===== RECORD SET

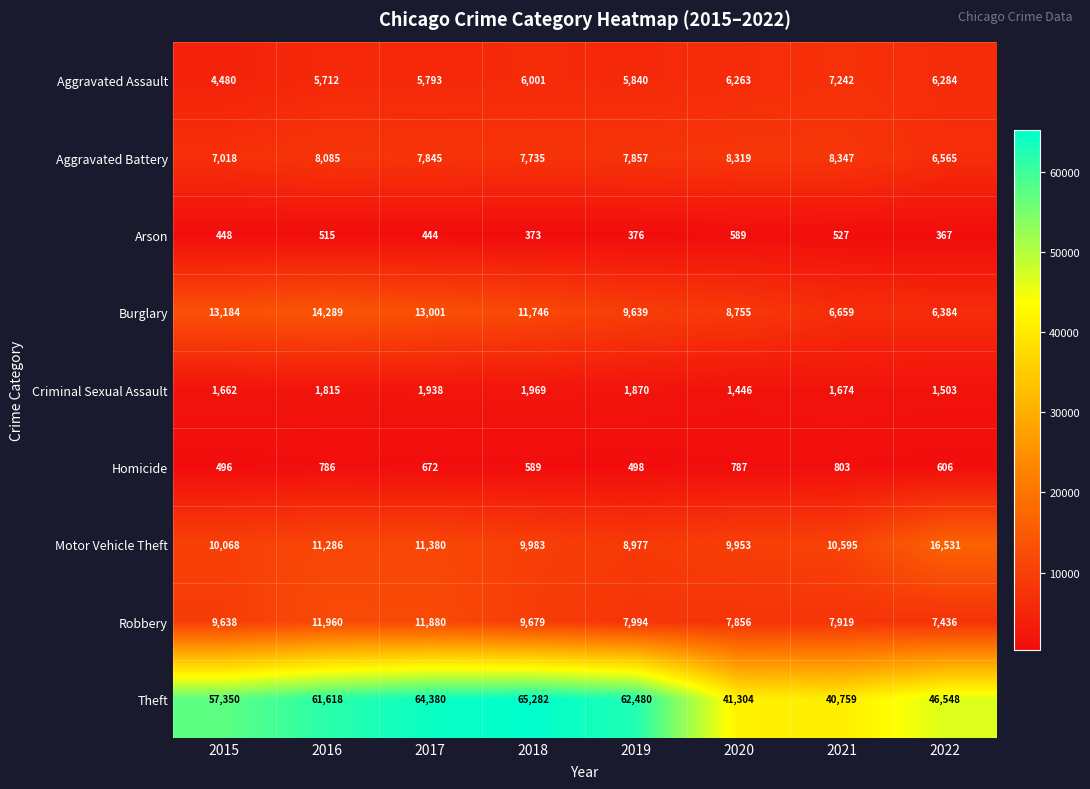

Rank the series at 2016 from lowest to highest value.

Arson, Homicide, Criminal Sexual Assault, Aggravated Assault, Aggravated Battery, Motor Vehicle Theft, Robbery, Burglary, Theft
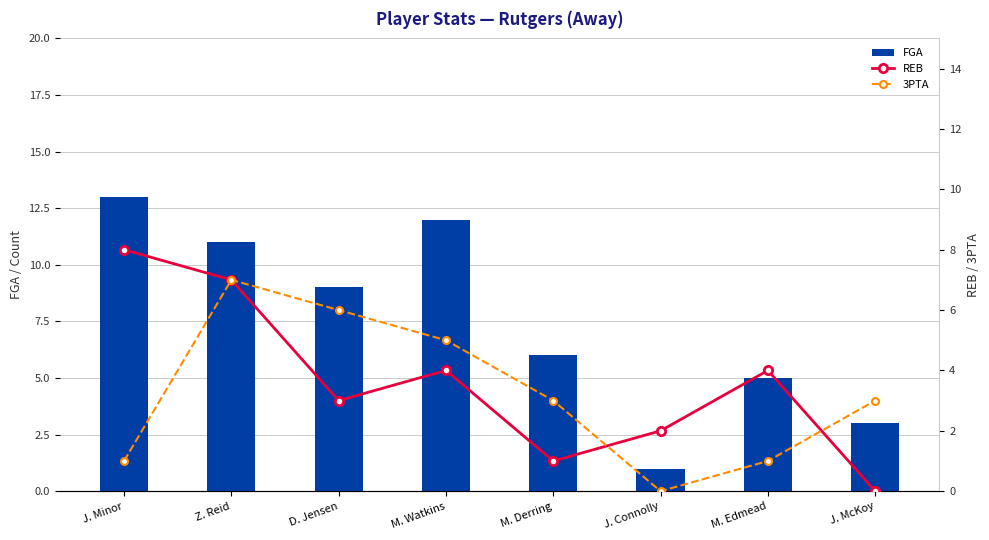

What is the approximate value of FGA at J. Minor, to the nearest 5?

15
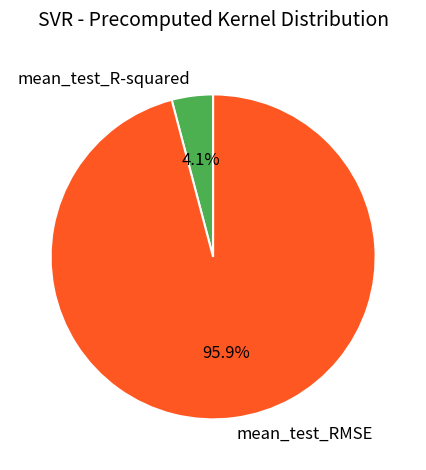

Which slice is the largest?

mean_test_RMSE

==========

WORK ITEM: Please count the lines in the rows above that contain the string "value", matching case exactly. Give only the number.

YOUR RESPONSE: 2